WHAT YOU WILL DO
[1] In the glutamate study summary, what share of newly diagnosed cancers is estimated to metastasize to the brain?
[2] Please pick up the glutamate study summary after its final sentence and write what comes next.

EXCERPT PROVIDED
Glutamate Excitotoxicity in Brain Metastases From Lung, Breast and Melanoma Treated With Stereotactic Radiosurgery

NCT04785521 · Status: ACTIVE_NOT_RECRUITING · Type: OBSERVATIONAL · Enrollment: 100

Last updated 2025-06-11

No results posted yet for this study

Summary

Brain metastases (BM) represents a devastating clinical reality, carrying an estimated survival time of less than one year. Number of reasons, including complicated tumor biology and difficulties in modeling metastatic cancer in brain microenvironment, do hinder research on this topic. BM are indeed the most frequent neoplasm in the central nervous system (CNS) and is estimated that up to 14% of all newly diagnosed cancers will metastasize to the brain. A number of reasons, including complicated tumor biology and difficulties in modeling metastatic cancer in brain microenvironment, do hinder research on this topic. Present knowledge regarding alterations in Glutamate (Glu) homeostasis and BM is poor. This study aims at investigating Glu balance in BM patients and providing supporting evidence to the identification of new putative biomarkers to be used as potential therapeutic targets.

DATA EXCERPTS
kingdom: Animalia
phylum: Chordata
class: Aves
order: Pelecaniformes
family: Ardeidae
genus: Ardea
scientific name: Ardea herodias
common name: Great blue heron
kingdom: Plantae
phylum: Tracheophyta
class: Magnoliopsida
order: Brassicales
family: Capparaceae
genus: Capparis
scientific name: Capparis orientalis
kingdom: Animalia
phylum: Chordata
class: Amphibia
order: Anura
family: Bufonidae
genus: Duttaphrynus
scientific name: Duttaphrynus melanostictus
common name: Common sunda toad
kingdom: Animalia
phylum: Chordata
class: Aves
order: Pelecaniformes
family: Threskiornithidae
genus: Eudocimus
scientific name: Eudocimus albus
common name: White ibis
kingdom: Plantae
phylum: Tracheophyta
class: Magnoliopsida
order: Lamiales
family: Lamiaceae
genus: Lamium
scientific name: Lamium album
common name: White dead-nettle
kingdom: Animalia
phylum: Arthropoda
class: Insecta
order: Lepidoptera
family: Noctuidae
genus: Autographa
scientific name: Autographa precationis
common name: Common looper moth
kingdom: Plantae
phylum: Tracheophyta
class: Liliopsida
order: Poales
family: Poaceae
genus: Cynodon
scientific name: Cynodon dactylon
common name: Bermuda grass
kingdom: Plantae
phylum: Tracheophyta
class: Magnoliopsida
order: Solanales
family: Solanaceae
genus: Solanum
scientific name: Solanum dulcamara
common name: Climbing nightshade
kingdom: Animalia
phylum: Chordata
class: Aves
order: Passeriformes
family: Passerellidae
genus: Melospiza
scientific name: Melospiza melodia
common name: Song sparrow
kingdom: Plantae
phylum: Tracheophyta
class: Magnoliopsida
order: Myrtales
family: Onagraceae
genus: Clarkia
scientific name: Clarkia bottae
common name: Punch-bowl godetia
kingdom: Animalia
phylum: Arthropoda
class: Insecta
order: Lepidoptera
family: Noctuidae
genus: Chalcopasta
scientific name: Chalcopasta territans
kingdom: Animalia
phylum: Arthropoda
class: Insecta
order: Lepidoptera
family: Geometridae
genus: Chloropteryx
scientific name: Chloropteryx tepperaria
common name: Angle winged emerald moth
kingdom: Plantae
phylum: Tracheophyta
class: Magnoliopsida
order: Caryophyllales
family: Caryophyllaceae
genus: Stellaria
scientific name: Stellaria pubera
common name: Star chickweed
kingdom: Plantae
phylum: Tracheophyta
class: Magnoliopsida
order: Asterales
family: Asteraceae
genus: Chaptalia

ANSWERS TO THE TASKS
[1] Up to 14%.

[2]
Conditions

  • Brain Metastases, Adult

Interventions

RADIATION

Stereotactic radiosurgery

Gamma Knife stereotactic radiosurgery (SRS-GK)

DIAGNOSTIC_TEST

Blood samples

Serum Glu levels and Glu-regulation markers assessed prior to and following SRS-GK in BM or benign lesions or at baseline in non-BM patients.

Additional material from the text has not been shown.